• What is required:
Say how many lines in the records hold the word "IDESHIN", and give nothing but that number.

• Source information:
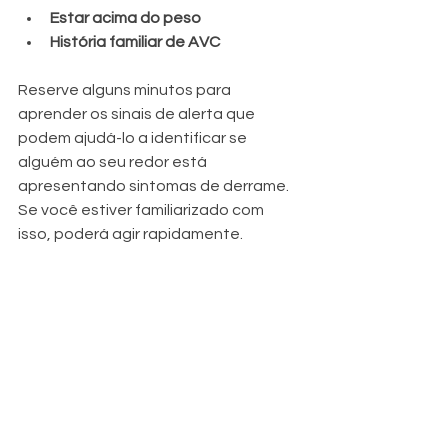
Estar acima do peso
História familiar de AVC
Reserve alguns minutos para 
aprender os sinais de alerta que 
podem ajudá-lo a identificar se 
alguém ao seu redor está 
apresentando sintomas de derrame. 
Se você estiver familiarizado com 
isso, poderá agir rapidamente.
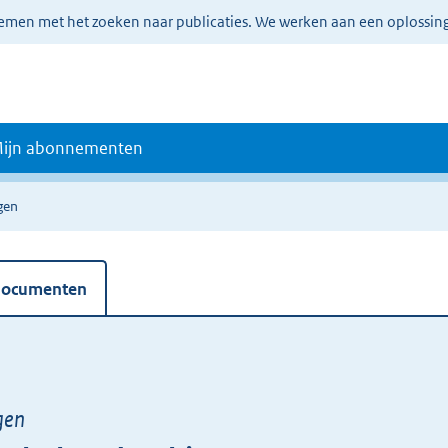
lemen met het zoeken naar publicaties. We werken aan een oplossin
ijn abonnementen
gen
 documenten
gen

--

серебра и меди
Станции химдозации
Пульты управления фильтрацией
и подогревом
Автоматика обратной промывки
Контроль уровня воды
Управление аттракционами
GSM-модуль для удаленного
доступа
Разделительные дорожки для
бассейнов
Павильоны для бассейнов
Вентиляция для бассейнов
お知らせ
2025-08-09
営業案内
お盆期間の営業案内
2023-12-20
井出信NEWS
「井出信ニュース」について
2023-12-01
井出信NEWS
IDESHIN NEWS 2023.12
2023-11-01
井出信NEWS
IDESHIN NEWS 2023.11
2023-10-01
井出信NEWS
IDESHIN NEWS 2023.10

• Result for this exercise:
3